What needs to be done
Return every line of the listing below without any change.

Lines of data
++++++

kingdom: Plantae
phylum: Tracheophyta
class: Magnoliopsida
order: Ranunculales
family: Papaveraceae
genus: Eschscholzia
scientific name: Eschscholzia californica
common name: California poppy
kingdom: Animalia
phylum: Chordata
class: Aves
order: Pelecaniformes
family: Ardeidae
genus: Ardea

++++++

Result below
kingdom: Plantae
phylum: Tracheophyta
class: Magnoliopsida
order: Ranunculales
family: Papaveraceae
genus: Eschscholzia
scientific name: Eschscholzia californica
common name: California poppy
kingdom: Animalia
phylum: Chordata
class: Aves
order: Pelecaniformes
family: Ardeidae
genus: Ardea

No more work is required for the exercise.